(Beginning of STUDY MATERIAL)
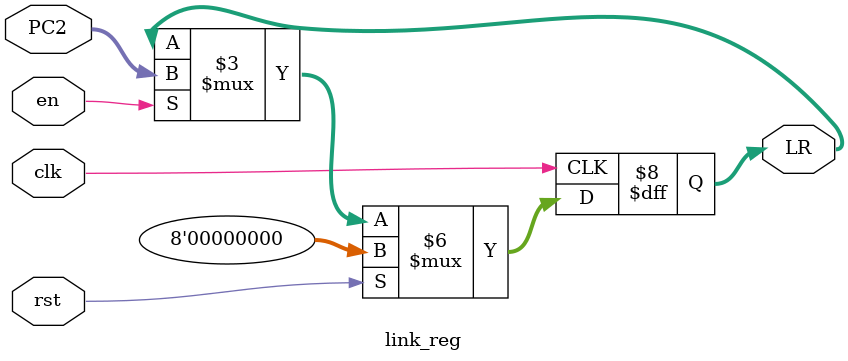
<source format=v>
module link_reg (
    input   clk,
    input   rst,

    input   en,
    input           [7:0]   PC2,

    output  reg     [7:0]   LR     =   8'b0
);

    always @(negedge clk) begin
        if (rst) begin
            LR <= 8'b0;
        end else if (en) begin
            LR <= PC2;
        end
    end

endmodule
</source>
(End of STUDY MATERIAL)
(Beginning of STUDY MATERIAL)
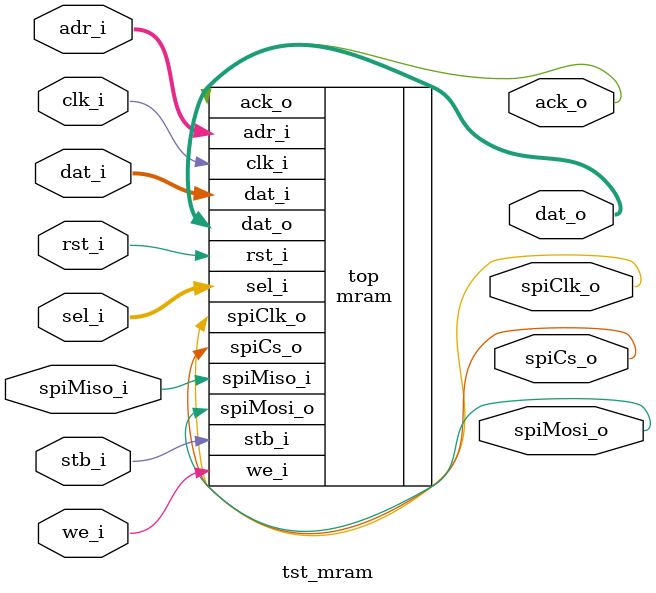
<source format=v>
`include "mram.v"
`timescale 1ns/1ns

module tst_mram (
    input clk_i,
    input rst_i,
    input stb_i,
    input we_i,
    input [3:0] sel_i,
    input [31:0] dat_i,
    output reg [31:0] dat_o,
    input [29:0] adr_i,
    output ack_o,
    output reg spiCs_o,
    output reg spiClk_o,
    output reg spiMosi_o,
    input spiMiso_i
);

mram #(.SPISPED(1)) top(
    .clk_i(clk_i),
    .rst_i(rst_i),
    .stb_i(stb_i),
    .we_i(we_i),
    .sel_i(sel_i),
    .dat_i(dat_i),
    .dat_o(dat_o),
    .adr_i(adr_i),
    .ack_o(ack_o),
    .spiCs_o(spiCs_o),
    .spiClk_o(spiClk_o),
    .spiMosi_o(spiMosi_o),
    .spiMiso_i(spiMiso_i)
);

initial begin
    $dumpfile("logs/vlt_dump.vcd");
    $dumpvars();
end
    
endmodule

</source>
(End of STUDY MATERIAL)
(Beginning of STUDY MATERIAL)
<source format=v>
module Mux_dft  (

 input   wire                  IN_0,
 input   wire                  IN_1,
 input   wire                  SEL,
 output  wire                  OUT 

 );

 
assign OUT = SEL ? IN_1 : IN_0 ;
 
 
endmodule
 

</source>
(End of STUDY MATERIAL)
* WORK ORDER
Going through the records, work out how many lines contain the word "wire". Please answer with the number only.

* REPLY
4